The FDA is expected to make a final decision by March 2019, and the EMA sometime in late 2019. To expedite the FDA review process, Novartis used a review voucher.
“We are excited to see a potential new treatment on the horizon,” Bruce Bebo, executive vice-president of research at the National MS Society, said in a press release. “It is a significant milestone in our unrelenting search for treatments that can benefit adults living with secondary progressive MS who currently have few options.”
Siponimod, formerly known as BAF312, was designed to inhibit the activity of two sphingosine-1-phosphate receptors on the surface of immune cells. It prevents immune cells from migrating to the brain and spinal cord, thereby reducing the inflammatory process that promotes SPMS development and progression.
Novartis supported its submissions with clinical data from the EXPAND Phase 3 clinical trial (NCT01665144), which included1,651 SPMS patients with moderate to severe disability across 31 countries. Participants were randomized to receive orally 2 mg of siponimod or a placebo once a day.
Clinical trial data showed that siponimod could lower disability progression in non-relapsing patients by 14 to 20 percent at three months, and by 29 to 33 percent at six months compared to placebo. It also improved cognitive processing speed in patients who had relapses within two years and in those who did not.

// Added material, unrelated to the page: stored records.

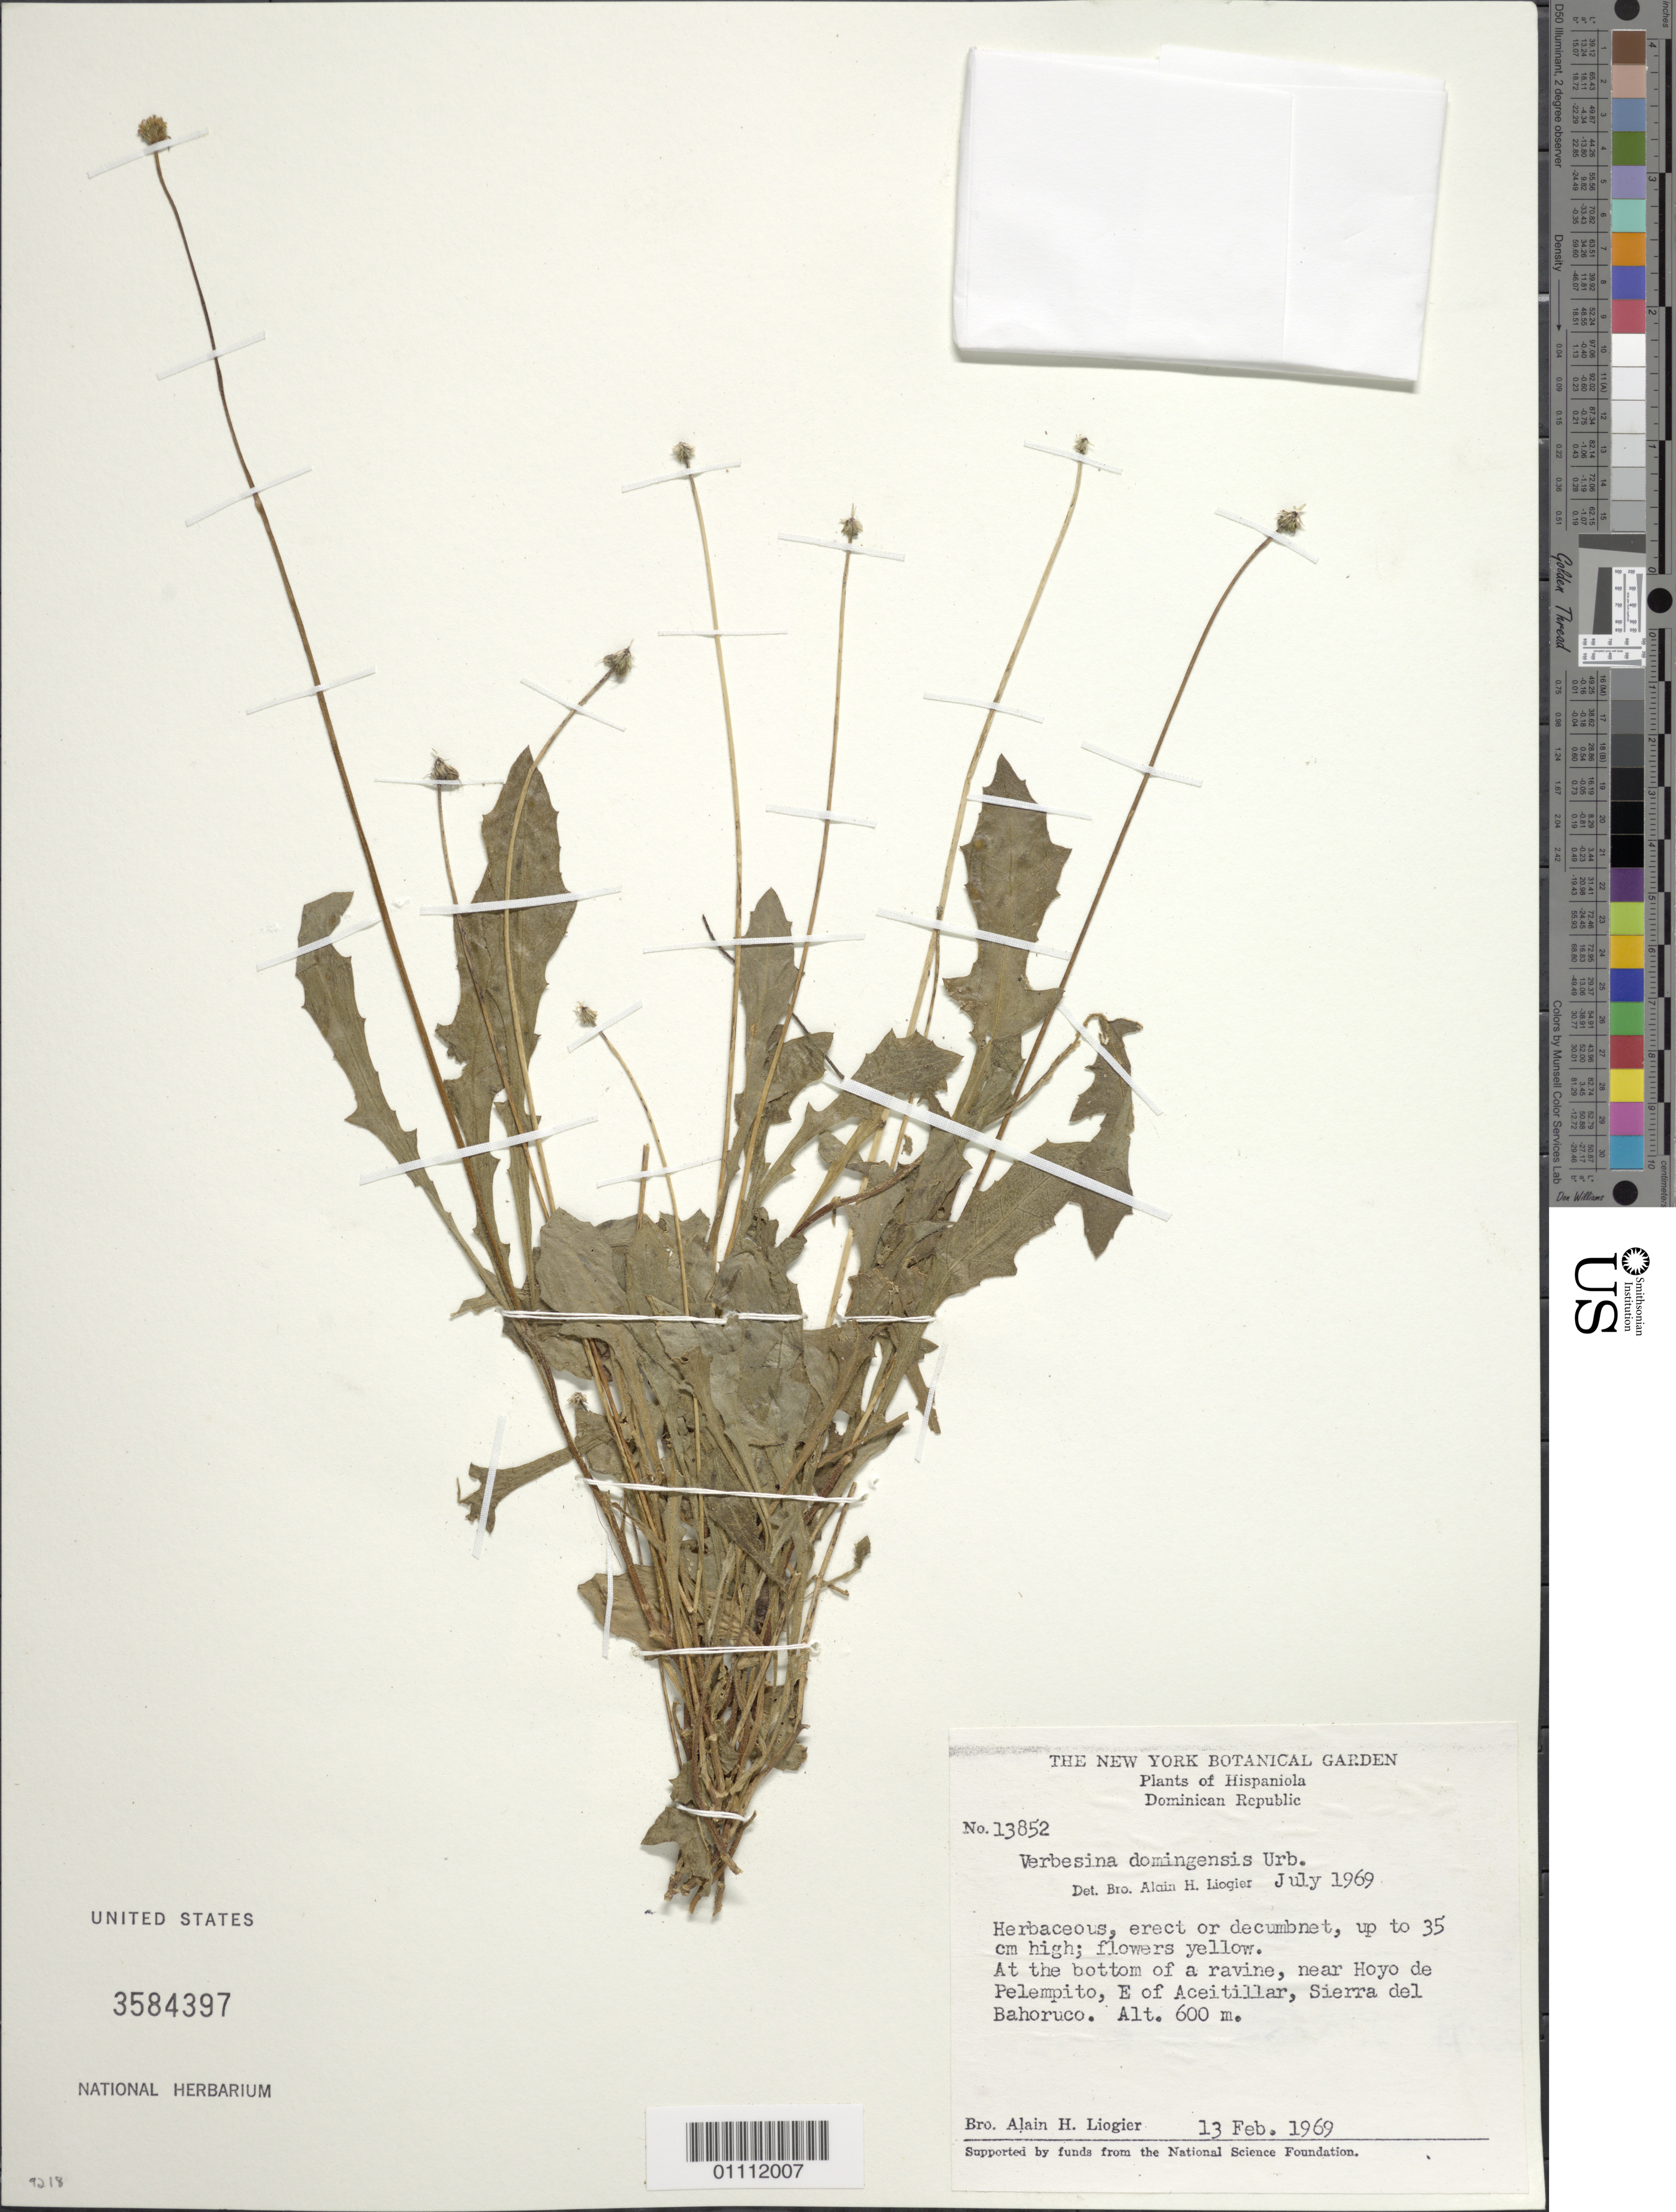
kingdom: Plantae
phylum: Tracheophyta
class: Magnoliopsida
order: Asterales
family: Asteraceae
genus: Verbesina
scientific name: Verbesina domingensis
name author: Urb.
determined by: Liogier, Alain H.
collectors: A. H. Liogier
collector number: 13852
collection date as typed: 13 Feb 1969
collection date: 1969-02-13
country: Dominican Republic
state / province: Pedernales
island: Hispaniola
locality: Sierra del Bahoruco, near Hoyo de Pelempito, E of Aceitillar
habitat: At the bottom of a ravine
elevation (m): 600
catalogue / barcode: US 3584397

Siponimod could also significantly reduce blood levels of neurofilament light chain — a biomarker of nerve cell damage — meaning the therapy can effectively protect nerve cells.
Results from the Phase 2 BOLD trial (NCT00879658) have also demonstrated that siponimod can significantly reduce the annualized relapse rate of patients with relapsing-remitting MS over six months, compared to placebo, as well as the number of brain lesions.
“Siponimod is the first investigational medicine to show a significant delay in disability progression in typical SPMS patients,” said Paul Hudson, CEO of Novartis. “With siponimod, we underpin our strong commitment to the MS community by reimagining care for people whose lives have been considerably disrupted by this devastating illness.”
He added: “We are closely working with the FDA and EMA to ensure siponimod is available for patients as soon as possible.”
Swissmedic, Switzerland’s medicines regulatory agency, granted fast-track authorization for siponimod in SPMS. Novartis is currently undergoing additional discussions with other health authorities regarding siponimod use.